Мы прислушались, задерживая дыхание. Наконец голоса послышались в галерее.
— Я не принимаю, я уже легла, — сказала я быстро.
Граф Розен вышел из гостиной. Почти тотчас я услышала его раскатистый французский выговор. Открылась дверь. Он провел кого-то в большую гостиную. Он сошел с ума? Я же ему сказала, что не приму никого.
— Мари, скажите им, что я уже легла.
Мари вышла в гостиную. Я услышала, как она начала фразу и тут же смолкла. Теперь в соседней комнате воцарилось молчание. Непонятно! Кого впустили так поздно и без моего согласия? Я услышала шелест бумаги и звук поленьев, бросаемых в камин. Кучер разводил огонь в большом камине. Это был единственный звук, доносившийся до меня. В соседней комнате царило мертвое молчание. Наконец дверь открылась, и вошел граф Розен. Он держался смущенно.
— Его величество император!
Я вздрогнула. Мне казалось, что я ослышалась.
— Кто?
— Его величество, в сопровождении нескольких лиц, желает говорить с Вашим королевским высочеством.
— Но разве император не в России? — прошептала я, дрожа.
— Его величество вернулся.
Молодой швед был взволнован и очень бледен. Я оправилась от испуга довольно быстро. Это глупо, я не позволю запугивать себя, я не позволю ставить себя в такое ужасное положение! Я не хочу его видеть, по крайней мере, сейчас, и конечно наедине.
— Скажите Его величеству, что я легла!
— Я говорил. Его величество желает тотчас говорить с вами.
Я замерла. Что говорят императору, бросившему свою армию, гибнущую в снежных полях России? Нет, не бросившему, так как армии уже не существует. Потерявшему свою армию. И он начал с того, что явился ко мне… Я медленно поднялась, откинула волосы со лба, заметила, что соболья накидка надета на старый капот и я, вероятно, выгляжу смешно. Однако я двинулась к двери. Теперь он знает, что это Жан-Батист посоветовал царю, как защититься от французов. Теперь он знает, что советам Жана-Батиста последовали русские.
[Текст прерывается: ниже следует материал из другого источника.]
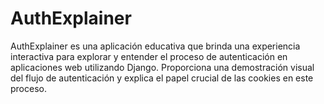 # AuthExplainer
AuthExplainer es una aplicación educativa que brinda una experiencia interactiva para explorar y entender el proceso de autenticación en aplicaciones web utilizando Django. Proporciona una demostración visual del flujo de autenticación y explica el papel crucial de las cookies en este proceso.
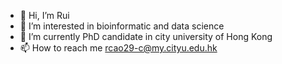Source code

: - 👋 Hi, I’m Rui 
- 👀 I’m interested in bioinformatic and data science
- 🌱 I’m currently PhD candidate in city university of Hong Kong
- 📫 How to reach me rcao29-c@my.cityu.edu.hk

<!---
caorui12/caorui12 is a ✨ special ✨ repository because its `README.md` (this file) appears on your GitHub profile.
You can click the Preview link to take a look at your changes.
--->
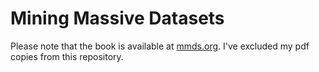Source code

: Mining Massive Datasets
=======================

Please note that the book is available at [mmds.org](http://www.mmds.org/). I've excluded my pdf copies from this repository.
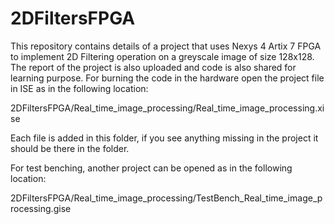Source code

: # 2DFiltersFPGA

This repository contains details of a project that uses Nexys 4 Artix 7 FPGA to implement 2D Filtering operation on a greyscale image of size 128x128. The report of the project is also uploaded and code is also shared for learning purpose. For burning the code in the hardware open the project file in ISE as in the following location:

2DFiltersFPGA/Real_time_image_processing/Real_time_image_processing.xise

Each file is added in this folder, if you see anything missing in the project it should be there in the folder.

For test benching, another project can be opened as in the following location:

2DFiltersFPGA/Real_time_image_processing/TestBench_Real_time_image_processing.gise
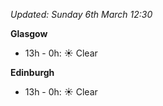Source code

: *Updated: Sunday 6th March 12:30*

**Glasgow**

* 13h - 0h: :sunny: Clear

**Edinburgh**

* 13h - 0h: :sunny: Clear
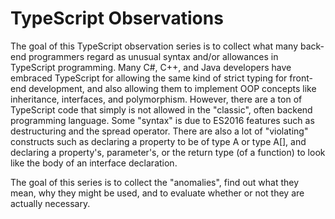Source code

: # TypeScript Observations

The goal of this TypeScript observation series is to collect what many back-end programmers regard as unusual syntax and/or allowances in
TypeScript programming. Many C#, C++, and Java developers have embraced TypeScript for allowing the same kind of strict typing for front-end
development, and also allowing them to implement OOP concepts like inheritance, interfaces, and polymorphism. However, there are a ton of
TypeScript code that simply is not allowed in the "classic", often backend programming language. Some "syntax" is due to ES2016 features such
as destructuring and the spread operator. There are also a lot of "violating" constructs such as declaring a property to be of type A or type A[],
and declaring a property's, parameter's, or the return type (of a function) to look like the body of an interface declaration.

The goal of this series is to collect the "anomalies", find out what they mean, why they might be used, and to evaluate whether or not they are
actually necessary.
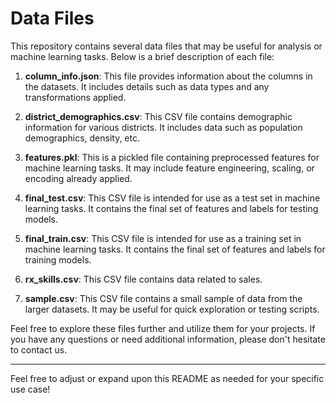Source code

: # Data Files

This repository contains several data files that may be useful for analysis or machine learning tasks. Below is a brief description of each file:

1. **column_info.json**: This file provides information about the columns in the datasets. It includes details such as data types and any transformations applied.

2. **district_demographics.csv**: This CSV file contains demographic information for various districts. It includes data such as population demographics, density, etc.

3. **features.pkl**: This is a pickled file containing preprocessed features for machine learning tasks. It may include feature engineering, scaling, or encoding already applied.

4. **final_test.csv**: This CSV file is intended for use as a test set in machine learning tasks. It contains the final set of features and labels for testing models.

5. **final_train.csv**: This CSV file is intended for use as a training set in machine learning tasks. It contains the final set of features and labels for training models.

6. **rx_skills.csv**: This CSV file contains data related to sales.

7. **sample.csv**: This CSV file contains a small sample of data from the larger datasets. It may be useful for quick exploration or testing scripts.

Feel free to explore these files further and utilize them for your projects. If you have any questions or need additional information, please don't hesitate to contact us.

--- 

Feel free to adjust or expand upon this README as needed for your specific use case!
— Мне страшно, — сказала я графу Розену.
Молодой швед покачал головой.
— Думаю, что Вашему высочеству не следует никого бояться.
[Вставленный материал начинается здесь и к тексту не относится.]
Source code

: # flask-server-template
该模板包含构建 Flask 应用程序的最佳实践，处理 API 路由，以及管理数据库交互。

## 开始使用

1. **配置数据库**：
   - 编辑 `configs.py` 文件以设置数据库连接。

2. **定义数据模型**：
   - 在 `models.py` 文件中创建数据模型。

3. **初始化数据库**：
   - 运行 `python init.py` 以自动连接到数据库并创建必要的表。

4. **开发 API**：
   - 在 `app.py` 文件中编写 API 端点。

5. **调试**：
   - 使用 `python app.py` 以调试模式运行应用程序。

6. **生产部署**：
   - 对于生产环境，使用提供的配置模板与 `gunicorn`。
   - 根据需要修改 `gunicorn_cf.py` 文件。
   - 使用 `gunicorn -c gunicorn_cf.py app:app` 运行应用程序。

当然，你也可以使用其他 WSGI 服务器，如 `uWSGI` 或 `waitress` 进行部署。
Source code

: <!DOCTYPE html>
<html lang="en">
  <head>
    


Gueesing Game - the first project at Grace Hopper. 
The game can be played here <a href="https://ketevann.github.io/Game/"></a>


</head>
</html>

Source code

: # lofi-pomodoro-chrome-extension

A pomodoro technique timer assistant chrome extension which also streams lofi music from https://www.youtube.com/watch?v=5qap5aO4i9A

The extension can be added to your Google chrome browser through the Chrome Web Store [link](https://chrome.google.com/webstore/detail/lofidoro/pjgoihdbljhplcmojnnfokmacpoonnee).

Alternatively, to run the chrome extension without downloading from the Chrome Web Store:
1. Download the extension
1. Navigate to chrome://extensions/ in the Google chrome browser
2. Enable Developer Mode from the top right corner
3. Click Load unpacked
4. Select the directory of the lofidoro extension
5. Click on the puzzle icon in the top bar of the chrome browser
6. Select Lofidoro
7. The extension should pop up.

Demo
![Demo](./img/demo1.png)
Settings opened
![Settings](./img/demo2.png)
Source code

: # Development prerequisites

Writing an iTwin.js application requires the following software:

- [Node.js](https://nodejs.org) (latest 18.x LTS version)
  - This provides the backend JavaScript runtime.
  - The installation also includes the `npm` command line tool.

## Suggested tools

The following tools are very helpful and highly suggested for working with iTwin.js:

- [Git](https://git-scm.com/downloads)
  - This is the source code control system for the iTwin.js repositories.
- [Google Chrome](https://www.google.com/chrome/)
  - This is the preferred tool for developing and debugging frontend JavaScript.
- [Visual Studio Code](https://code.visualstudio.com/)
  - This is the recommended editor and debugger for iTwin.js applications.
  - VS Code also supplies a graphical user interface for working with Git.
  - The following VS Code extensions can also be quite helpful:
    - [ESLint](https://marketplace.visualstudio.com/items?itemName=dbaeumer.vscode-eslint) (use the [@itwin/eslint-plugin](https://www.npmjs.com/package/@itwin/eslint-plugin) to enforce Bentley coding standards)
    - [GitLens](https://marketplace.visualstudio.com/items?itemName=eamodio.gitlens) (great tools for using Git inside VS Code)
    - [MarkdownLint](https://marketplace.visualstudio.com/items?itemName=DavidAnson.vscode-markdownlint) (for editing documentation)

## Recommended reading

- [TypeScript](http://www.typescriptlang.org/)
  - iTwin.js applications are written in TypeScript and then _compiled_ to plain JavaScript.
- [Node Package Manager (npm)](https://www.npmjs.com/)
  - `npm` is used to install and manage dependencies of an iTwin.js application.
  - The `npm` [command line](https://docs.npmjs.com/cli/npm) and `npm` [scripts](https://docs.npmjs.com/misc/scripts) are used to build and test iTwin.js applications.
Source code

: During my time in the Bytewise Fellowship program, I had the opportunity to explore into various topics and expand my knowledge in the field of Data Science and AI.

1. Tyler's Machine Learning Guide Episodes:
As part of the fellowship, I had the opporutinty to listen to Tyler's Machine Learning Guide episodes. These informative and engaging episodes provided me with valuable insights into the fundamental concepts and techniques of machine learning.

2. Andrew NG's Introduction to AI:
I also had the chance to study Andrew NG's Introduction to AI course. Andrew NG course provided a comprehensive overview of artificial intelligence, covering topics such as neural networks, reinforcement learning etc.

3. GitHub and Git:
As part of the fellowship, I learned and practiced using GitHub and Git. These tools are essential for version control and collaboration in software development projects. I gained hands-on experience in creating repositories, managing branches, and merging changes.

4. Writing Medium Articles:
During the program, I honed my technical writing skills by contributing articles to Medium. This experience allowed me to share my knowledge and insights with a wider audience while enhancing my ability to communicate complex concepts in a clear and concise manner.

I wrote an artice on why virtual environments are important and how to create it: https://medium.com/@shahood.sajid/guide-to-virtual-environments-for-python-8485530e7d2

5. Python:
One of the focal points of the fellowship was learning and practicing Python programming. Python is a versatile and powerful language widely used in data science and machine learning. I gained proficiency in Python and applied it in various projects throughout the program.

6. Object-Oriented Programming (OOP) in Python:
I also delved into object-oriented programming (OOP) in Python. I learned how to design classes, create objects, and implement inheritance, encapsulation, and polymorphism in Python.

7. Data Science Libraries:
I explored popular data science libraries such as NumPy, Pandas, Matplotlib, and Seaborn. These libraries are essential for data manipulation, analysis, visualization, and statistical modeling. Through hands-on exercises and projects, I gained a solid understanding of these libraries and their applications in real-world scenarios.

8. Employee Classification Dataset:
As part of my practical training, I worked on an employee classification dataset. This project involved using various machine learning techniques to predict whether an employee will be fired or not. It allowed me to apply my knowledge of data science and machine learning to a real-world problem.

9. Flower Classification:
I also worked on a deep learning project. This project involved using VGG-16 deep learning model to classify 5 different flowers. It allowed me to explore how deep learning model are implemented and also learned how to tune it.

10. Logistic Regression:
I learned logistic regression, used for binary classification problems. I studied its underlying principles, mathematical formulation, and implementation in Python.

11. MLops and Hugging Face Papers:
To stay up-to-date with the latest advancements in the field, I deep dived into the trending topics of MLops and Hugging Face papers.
Большая гостиная была ярко освещена. Мари ставила еще свечи в высокие канделябры. На диване, под портретом Наполеона, сидел граф Коленкур — обершталмейстер императора, бывший третий адъютант Первого консула. На Коленкуре была куртка из овчины и шерстяная шапочка с опущенными наушниками. Глаза его были закрыты. Он, казалось, спал.
Император стоял близко к огню, опершись о доску камина локтем. Его плечи поникли, он имел такой усталый вид, что, казалось, должен был опереться о камин, чтобы не упасть. На нем также была теплая шапка. Он нисколько не был похож на того Наполеона, которого я знала раньше. Оба они не слышали моих шагов.
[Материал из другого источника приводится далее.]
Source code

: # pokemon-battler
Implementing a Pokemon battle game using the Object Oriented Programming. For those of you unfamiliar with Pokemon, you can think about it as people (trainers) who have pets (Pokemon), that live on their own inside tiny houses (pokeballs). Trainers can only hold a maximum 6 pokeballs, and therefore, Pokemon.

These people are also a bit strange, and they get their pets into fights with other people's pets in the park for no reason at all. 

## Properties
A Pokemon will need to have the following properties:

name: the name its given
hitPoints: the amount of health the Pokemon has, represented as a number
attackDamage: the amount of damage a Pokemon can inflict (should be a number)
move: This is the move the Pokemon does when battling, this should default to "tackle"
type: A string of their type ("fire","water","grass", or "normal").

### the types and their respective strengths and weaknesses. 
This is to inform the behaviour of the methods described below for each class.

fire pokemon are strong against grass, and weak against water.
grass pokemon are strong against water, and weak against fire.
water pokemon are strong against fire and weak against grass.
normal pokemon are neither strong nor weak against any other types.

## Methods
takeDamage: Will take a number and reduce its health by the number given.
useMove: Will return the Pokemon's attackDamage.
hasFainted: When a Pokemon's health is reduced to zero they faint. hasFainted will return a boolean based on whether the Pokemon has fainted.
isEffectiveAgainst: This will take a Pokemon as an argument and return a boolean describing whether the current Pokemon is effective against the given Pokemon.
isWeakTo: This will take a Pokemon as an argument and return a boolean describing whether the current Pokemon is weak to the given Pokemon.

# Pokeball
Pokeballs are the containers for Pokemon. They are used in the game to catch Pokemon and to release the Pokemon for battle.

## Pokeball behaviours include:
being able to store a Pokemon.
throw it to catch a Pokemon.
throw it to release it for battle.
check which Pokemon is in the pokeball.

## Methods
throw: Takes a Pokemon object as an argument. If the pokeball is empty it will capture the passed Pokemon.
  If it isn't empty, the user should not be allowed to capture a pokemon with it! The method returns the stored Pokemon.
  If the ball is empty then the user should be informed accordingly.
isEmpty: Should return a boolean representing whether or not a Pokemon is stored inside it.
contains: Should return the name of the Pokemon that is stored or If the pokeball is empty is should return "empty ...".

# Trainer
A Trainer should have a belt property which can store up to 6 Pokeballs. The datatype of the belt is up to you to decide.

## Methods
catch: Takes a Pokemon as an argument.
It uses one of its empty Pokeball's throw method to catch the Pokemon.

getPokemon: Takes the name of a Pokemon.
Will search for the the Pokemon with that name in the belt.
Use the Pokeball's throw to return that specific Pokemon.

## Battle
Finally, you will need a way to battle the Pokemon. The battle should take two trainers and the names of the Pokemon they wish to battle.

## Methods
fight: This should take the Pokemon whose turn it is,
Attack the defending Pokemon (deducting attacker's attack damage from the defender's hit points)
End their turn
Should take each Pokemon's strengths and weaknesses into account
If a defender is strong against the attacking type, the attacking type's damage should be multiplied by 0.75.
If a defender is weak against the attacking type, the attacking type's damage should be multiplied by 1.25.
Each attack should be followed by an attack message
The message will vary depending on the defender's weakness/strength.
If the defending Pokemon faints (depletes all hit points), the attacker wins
— Сир, — тихо сказала я, приближаясь к нему. Коленкур вскочил, сдернул шапку и стал в позу «смирно». Император медленно поднял голову. Я забыла сделать реверанс. Пораженная я смотрела ему в лицо. Впервые я видела его небритым. Он оброс рыжеватыми волосами, серые щеки ввалились. Тонкие, крепко сжатые губы и похудевший подбородок… Глаза, обращенные на меня, казалось, меня не видели.
— Граф Розен, у Его величества не взяли шляпу, — заметила я сурово. — Снимите также и шубу, здесь тепло.
— Я озяб, я не буду раздеваться, — прошептал Наполеон, снимая меховую шапку. Розен вынес из гостиной полушубок Коленкура.
— Возвращайтесь сейчас же, граф, Мари, коньяк и стаканы!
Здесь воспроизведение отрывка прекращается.